EXTRACTED DATA:
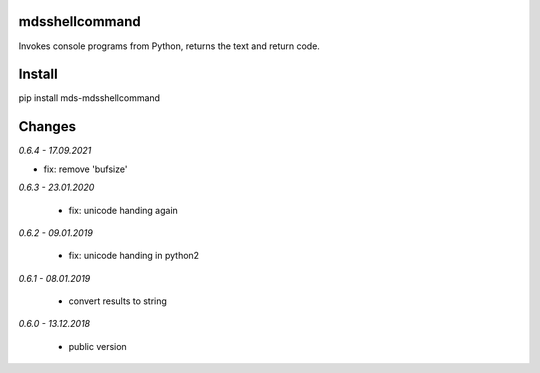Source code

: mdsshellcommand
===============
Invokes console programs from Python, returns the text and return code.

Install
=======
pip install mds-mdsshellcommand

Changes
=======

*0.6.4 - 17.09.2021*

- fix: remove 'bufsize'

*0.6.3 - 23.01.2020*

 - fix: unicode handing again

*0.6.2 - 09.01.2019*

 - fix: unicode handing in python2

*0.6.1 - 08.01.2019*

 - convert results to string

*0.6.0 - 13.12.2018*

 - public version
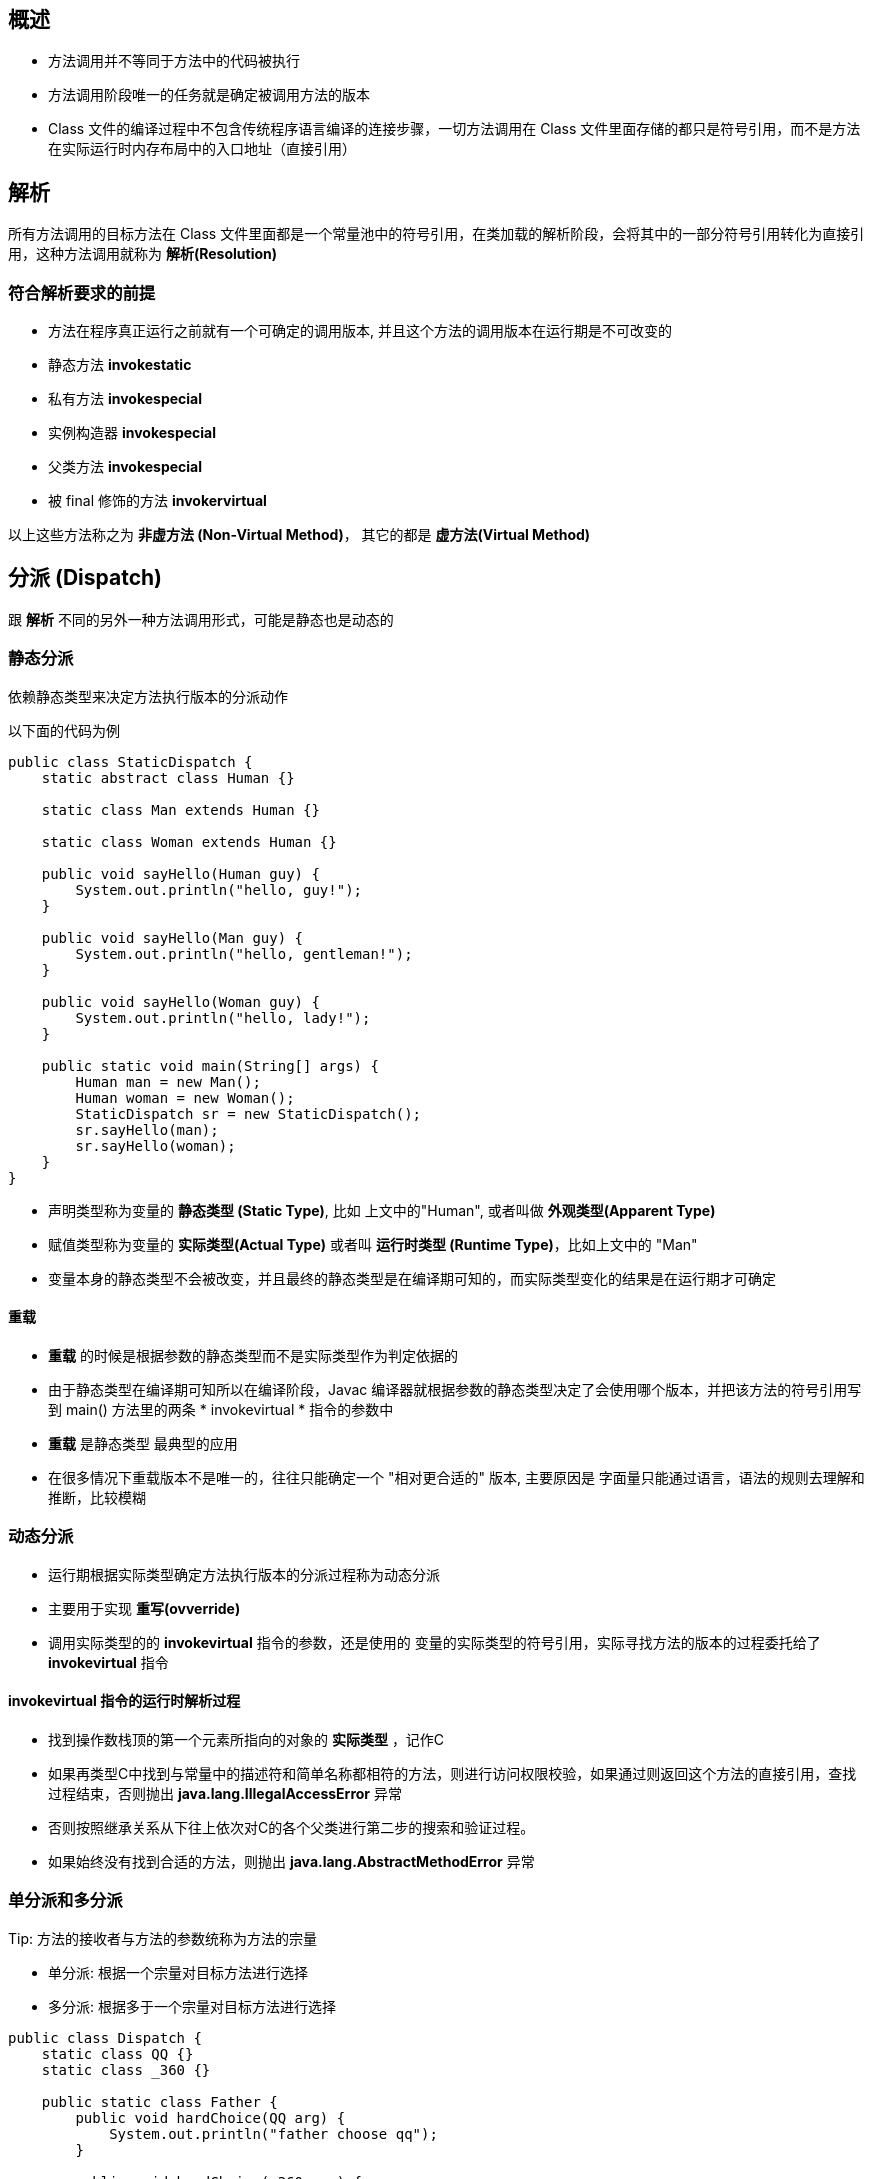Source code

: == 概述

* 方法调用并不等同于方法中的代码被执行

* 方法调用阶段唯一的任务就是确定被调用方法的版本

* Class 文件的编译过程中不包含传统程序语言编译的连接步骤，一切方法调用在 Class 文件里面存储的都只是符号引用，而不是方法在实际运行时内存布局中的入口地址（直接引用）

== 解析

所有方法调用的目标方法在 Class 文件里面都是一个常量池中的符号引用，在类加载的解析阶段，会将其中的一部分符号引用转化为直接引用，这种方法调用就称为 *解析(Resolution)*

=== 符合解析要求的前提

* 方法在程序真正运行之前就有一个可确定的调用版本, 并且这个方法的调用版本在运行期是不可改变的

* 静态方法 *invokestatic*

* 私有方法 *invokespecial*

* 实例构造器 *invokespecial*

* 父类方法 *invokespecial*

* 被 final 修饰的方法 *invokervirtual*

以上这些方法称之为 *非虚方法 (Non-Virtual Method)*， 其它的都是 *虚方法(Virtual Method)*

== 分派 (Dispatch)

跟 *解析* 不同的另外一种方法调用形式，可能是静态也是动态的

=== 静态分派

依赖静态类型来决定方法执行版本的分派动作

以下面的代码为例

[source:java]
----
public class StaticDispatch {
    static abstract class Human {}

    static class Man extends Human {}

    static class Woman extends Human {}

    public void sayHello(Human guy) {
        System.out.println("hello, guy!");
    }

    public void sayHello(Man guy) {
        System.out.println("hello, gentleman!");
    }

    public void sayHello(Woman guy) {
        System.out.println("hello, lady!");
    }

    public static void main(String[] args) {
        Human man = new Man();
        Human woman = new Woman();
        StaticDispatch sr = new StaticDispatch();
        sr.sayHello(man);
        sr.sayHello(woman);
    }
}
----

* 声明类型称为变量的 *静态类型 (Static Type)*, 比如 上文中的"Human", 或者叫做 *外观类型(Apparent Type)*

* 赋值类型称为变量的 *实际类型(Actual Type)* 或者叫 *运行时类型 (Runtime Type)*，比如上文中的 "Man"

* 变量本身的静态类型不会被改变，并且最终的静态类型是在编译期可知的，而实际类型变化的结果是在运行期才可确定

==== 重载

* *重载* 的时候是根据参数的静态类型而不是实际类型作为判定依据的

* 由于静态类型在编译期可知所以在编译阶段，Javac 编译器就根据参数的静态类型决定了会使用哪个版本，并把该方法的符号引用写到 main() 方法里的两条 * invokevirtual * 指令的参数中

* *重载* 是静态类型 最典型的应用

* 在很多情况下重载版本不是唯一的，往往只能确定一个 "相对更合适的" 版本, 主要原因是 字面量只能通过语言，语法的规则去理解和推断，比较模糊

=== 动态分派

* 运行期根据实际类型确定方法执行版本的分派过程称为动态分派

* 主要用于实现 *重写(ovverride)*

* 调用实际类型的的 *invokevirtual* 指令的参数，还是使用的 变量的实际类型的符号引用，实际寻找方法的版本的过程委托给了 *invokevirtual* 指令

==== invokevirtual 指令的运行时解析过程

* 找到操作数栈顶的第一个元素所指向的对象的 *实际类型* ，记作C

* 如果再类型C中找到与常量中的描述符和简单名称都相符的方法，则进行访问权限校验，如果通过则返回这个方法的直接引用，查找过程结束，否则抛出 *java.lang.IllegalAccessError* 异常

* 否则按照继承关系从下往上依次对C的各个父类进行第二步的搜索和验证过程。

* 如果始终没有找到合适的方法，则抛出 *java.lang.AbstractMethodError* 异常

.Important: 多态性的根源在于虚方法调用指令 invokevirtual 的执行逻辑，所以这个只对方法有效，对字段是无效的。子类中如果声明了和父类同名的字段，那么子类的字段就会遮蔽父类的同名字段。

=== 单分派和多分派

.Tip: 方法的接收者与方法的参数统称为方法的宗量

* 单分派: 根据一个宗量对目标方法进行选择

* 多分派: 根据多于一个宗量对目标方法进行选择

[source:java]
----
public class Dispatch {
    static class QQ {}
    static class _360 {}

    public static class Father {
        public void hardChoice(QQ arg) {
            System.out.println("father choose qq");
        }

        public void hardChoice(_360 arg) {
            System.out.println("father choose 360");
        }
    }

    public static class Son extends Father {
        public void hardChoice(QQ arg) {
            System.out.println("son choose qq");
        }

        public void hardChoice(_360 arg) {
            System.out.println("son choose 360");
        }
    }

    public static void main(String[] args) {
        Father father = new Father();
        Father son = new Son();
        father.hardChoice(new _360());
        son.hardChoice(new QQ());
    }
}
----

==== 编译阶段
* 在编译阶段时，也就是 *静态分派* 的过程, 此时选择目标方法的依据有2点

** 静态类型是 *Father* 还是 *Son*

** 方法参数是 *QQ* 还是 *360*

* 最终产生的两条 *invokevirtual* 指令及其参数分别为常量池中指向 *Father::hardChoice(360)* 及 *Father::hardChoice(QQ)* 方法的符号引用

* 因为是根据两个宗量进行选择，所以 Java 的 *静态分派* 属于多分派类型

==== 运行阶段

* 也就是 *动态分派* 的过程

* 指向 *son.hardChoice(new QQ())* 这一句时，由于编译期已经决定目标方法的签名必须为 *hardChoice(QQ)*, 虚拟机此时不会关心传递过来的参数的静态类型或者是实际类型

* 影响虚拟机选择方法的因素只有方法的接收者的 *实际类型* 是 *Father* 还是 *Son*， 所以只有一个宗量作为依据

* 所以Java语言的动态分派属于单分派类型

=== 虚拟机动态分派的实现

AIM OF THE EXERCISE: Check every line in the material above for the string "handing", then give only the number of lines that have it.

RESULT FOR THIS EXERCISE: 2